> [WORK TASK]
Of all the lines below, output only those starting at the one with "Invoice Rounding](finance-set-up-invoice-rounding.md) |" and ending at the one with "Cash Customers](finance-how-to-set-up-cash-customers.md) |", both ends included, exactly as written.

[Entries taken from a collection]
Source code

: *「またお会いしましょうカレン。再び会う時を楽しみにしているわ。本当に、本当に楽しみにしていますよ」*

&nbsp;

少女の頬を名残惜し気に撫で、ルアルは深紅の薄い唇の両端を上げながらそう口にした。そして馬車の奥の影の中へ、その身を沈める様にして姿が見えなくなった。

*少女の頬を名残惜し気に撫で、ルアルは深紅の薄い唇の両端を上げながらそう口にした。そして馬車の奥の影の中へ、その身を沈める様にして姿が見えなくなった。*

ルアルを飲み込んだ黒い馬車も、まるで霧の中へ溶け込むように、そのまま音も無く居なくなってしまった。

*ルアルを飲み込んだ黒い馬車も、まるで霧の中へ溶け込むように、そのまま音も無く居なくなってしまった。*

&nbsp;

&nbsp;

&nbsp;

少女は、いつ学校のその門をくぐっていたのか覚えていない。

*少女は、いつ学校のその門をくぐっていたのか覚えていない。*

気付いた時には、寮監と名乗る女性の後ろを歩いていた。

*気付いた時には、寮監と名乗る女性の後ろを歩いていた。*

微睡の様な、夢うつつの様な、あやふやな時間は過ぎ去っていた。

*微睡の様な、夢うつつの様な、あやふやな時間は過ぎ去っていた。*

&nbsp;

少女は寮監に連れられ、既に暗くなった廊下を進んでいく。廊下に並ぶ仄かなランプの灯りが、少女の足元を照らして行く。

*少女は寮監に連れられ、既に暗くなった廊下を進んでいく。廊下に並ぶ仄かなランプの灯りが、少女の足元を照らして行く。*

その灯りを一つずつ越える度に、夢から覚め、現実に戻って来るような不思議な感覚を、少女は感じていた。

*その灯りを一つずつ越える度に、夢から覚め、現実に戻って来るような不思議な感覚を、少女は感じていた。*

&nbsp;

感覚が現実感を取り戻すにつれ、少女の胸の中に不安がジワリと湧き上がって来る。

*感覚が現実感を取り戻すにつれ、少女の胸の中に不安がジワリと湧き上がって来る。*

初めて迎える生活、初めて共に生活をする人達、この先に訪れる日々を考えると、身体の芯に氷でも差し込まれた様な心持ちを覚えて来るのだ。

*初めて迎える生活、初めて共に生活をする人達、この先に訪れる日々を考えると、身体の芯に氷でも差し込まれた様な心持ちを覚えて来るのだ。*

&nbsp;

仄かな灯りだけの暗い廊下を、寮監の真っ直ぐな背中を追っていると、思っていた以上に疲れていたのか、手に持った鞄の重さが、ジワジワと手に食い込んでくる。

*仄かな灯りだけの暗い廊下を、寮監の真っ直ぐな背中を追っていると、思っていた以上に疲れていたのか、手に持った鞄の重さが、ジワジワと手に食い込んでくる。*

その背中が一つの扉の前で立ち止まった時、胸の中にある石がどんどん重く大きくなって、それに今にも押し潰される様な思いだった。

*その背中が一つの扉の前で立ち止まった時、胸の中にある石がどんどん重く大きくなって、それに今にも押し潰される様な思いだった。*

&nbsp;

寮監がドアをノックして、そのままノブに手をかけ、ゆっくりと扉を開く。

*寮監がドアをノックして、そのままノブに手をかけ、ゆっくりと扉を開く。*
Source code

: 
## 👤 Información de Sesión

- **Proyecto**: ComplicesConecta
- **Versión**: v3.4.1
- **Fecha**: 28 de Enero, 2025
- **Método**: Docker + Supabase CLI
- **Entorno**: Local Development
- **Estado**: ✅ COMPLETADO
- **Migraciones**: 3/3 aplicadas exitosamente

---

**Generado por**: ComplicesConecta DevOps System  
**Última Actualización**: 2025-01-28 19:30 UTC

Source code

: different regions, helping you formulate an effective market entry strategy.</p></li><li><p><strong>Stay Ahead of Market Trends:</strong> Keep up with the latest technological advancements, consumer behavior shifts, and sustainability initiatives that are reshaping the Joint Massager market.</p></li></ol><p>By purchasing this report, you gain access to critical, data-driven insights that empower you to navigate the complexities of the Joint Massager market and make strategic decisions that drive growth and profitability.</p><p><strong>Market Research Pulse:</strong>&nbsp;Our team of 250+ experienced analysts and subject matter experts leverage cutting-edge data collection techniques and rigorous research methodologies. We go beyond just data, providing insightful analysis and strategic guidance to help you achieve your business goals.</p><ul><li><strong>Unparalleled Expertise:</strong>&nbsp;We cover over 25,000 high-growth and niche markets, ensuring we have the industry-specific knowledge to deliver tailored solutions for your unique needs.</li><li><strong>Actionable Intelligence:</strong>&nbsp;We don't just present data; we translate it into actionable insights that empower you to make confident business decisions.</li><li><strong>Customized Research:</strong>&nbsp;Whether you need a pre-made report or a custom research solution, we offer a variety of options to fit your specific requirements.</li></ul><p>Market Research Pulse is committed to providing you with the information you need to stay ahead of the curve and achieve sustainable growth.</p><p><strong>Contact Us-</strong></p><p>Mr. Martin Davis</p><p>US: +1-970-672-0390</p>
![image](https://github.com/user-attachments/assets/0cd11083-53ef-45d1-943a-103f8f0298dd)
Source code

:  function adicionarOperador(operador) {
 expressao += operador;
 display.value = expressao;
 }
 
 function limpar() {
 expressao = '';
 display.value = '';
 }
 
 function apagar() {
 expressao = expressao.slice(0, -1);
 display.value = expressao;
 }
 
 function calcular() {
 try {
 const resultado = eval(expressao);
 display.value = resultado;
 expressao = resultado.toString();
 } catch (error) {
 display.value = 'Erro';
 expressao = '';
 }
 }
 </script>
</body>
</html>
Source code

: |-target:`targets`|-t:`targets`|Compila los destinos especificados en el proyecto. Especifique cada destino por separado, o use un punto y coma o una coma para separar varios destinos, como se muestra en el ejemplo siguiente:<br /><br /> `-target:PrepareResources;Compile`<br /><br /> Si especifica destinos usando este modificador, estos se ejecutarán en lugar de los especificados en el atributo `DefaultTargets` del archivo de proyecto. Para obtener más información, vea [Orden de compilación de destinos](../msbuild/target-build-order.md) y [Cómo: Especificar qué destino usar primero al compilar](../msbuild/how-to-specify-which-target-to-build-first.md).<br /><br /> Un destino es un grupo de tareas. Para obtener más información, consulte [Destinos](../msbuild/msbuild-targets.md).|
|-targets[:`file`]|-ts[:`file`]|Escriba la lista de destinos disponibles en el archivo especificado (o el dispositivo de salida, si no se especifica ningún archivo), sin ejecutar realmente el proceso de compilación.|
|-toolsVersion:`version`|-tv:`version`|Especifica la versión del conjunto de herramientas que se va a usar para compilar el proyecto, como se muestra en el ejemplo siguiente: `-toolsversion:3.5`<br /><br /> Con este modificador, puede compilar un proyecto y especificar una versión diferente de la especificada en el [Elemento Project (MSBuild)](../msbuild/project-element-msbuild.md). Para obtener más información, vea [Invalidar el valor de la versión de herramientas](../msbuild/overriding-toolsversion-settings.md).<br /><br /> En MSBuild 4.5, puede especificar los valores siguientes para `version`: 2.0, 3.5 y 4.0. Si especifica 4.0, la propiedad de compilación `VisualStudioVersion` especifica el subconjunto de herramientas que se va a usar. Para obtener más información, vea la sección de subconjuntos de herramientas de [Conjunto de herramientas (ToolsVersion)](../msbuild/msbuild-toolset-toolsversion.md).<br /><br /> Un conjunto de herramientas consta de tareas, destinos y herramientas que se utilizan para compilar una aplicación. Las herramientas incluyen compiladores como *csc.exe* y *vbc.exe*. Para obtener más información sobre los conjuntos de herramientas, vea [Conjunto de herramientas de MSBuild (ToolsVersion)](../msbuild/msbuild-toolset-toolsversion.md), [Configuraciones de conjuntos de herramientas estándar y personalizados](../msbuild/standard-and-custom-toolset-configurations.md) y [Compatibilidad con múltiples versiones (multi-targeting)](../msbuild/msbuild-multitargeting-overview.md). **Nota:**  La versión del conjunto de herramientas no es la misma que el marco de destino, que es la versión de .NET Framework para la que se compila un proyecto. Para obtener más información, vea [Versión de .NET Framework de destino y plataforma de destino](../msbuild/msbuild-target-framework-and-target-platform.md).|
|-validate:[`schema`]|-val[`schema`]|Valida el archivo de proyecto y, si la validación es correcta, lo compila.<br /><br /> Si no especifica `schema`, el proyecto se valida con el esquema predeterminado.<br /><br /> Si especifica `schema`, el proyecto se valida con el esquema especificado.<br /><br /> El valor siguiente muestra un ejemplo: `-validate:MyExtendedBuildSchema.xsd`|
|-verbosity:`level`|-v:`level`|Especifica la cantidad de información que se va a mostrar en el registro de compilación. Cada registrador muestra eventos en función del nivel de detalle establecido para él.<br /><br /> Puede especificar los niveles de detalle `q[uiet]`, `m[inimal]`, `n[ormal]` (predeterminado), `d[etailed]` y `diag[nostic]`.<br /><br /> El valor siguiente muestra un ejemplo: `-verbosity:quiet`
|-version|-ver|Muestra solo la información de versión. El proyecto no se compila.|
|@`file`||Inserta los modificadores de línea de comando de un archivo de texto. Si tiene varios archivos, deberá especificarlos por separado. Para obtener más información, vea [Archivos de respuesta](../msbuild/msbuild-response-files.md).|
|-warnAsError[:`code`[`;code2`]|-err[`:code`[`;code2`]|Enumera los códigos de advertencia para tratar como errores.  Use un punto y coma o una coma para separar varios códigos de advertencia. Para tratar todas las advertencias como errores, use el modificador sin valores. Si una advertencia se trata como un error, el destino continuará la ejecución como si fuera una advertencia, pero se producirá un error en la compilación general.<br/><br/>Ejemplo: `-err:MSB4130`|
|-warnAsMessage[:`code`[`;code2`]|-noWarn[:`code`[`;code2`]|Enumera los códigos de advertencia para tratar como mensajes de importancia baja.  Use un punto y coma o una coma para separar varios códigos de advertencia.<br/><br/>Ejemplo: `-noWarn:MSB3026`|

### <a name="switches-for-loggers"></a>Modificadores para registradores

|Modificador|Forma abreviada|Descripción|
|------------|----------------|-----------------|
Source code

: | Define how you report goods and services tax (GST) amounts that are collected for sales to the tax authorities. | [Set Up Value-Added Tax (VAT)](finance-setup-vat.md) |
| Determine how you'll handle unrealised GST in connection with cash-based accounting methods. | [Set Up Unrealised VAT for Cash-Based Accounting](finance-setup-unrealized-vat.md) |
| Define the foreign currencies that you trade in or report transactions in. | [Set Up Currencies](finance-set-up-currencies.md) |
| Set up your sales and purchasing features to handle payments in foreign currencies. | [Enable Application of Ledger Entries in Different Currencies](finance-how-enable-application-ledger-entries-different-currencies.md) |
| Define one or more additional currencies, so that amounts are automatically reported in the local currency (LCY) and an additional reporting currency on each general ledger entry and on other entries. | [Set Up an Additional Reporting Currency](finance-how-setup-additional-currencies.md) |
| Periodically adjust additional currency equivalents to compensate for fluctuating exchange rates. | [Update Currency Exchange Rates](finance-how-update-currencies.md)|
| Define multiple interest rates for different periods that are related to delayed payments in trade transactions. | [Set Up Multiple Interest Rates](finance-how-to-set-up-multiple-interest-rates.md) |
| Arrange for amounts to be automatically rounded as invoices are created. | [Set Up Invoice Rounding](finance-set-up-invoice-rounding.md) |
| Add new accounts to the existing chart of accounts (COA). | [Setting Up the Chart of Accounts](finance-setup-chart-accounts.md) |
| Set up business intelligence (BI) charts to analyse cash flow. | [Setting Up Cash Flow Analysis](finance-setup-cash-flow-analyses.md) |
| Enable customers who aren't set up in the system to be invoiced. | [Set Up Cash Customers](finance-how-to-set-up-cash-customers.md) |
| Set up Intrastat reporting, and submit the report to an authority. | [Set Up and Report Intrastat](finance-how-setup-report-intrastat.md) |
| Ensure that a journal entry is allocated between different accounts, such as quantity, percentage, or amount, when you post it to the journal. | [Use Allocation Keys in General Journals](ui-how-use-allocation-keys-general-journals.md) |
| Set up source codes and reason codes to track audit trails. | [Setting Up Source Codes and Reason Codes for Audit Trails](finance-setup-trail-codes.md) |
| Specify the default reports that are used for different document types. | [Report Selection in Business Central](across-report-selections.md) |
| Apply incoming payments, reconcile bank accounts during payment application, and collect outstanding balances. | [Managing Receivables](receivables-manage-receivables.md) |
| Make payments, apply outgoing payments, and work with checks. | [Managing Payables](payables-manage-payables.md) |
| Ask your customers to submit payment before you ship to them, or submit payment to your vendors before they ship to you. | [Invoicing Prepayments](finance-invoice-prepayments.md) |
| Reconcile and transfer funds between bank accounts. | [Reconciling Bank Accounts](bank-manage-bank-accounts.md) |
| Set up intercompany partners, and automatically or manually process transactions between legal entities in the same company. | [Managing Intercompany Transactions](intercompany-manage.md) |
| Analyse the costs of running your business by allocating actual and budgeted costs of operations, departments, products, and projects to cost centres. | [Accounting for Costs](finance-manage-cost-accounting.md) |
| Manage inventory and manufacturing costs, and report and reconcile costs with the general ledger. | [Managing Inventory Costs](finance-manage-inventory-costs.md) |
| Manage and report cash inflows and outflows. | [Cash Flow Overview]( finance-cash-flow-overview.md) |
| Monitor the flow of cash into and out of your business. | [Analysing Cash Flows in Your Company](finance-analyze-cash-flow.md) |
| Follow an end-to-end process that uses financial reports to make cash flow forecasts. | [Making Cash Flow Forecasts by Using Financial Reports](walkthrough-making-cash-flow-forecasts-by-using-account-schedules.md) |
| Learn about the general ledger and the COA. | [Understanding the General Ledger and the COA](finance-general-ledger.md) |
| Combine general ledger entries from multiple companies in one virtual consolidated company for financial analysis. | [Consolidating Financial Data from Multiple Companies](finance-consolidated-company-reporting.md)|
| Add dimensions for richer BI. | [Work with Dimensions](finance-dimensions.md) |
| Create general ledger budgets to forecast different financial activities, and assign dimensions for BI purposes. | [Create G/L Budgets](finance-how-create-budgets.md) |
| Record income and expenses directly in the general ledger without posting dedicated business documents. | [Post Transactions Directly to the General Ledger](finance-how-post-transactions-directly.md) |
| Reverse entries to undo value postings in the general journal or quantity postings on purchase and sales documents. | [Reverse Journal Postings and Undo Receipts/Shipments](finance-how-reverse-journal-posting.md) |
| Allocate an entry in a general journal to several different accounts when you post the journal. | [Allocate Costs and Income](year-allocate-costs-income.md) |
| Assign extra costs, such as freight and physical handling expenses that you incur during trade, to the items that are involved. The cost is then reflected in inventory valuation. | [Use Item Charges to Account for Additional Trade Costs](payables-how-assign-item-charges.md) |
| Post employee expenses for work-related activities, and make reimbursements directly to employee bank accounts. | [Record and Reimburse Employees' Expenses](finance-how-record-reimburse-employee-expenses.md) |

> [RESPONSE TO THIS EXERCISE]
| Arrange for amounts to be automatically rounded as invoices are created. | [Set Up Invoice Rounding](finance-set-up-invoice-rounding.md) |
| Add new accounts to the existing chart of accounts (COA). | [Setting Up the Chart of Accounts](finance-setup-chart-accounts.md) |
| Set up business intelligence (BI) charts to analyse cash flow. | [Setting Up Cash Flow Analysis](finance-setup-cash-flow-analyses.md) |
| Enable customers who aren't set up in the system to be invoiced. | [Set Up Cash Customers](finance-how-to-set-up-cash-customers.md) |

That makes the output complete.